Task: Can you return the records below exactly as they stand, but only from the first line through the one with "13: (295, 179)"?

Supplied records:
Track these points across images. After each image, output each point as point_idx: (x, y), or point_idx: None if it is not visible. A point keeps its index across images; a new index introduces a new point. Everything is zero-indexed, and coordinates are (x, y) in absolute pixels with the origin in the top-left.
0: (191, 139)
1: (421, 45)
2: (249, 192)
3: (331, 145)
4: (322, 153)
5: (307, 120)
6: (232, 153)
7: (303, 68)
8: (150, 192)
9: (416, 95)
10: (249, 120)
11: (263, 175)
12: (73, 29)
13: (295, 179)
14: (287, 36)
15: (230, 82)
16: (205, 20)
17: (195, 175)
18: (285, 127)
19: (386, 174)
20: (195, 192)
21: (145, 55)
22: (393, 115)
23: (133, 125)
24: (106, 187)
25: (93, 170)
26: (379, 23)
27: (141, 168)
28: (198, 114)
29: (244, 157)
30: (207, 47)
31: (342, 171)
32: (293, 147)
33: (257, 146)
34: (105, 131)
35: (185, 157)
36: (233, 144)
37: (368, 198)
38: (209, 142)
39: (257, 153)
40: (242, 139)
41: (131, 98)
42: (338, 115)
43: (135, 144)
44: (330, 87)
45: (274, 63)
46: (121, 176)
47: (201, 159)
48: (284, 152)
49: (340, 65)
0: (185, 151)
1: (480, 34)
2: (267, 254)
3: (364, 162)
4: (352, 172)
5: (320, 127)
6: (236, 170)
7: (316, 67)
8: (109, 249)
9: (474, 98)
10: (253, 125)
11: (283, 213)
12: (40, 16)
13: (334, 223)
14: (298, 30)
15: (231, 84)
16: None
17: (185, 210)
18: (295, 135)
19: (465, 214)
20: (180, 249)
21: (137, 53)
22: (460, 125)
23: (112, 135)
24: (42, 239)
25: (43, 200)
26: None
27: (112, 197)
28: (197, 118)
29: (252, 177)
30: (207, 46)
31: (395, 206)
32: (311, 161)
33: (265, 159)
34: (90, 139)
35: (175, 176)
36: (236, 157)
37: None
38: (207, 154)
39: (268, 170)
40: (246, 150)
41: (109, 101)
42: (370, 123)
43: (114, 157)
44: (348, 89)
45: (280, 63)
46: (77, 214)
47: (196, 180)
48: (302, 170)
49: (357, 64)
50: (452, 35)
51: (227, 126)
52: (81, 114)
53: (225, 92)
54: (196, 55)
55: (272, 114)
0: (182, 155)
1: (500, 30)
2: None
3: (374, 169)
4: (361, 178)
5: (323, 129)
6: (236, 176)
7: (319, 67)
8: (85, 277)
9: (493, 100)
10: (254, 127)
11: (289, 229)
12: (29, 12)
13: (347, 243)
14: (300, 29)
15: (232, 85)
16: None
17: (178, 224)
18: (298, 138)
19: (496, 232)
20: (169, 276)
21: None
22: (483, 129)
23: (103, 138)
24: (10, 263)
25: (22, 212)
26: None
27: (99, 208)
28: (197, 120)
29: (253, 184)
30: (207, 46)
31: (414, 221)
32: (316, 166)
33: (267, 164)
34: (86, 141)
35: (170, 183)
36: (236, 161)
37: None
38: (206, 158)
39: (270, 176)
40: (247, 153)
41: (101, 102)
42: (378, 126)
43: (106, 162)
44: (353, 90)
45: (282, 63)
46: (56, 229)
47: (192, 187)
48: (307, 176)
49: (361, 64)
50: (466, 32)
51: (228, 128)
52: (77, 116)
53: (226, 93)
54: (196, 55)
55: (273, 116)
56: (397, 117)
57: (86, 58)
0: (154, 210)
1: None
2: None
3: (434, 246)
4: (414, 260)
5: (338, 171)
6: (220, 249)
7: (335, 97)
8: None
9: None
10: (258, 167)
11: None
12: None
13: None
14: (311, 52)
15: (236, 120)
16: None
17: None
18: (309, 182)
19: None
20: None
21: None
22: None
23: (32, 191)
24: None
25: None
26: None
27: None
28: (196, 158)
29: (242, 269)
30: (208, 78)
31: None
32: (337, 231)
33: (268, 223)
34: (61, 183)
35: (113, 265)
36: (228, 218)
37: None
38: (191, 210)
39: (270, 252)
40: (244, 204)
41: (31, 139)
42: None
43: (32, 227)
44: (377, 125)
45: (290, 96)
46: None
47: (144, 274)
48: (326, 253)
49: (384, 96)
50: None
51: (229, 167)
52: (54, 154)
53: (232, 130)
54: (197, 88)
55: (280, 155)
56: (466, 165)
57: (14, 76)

Exercise solution:
Track these points across images. After each image, output each point as point_idx: (x, y), or point_idx: None if it is not visible. A point keeps its index across images; a new index introduces a new point. Everything is zero-indexed, and coordinates are (x, y) in absolute pixels with the origin in the top-left.
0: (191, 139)
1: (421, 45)
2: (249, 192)
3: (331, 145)
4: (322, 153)
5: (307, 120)
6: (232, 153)
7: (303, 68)
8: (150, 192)
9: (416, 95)
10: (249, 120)
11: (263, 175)
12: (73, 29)
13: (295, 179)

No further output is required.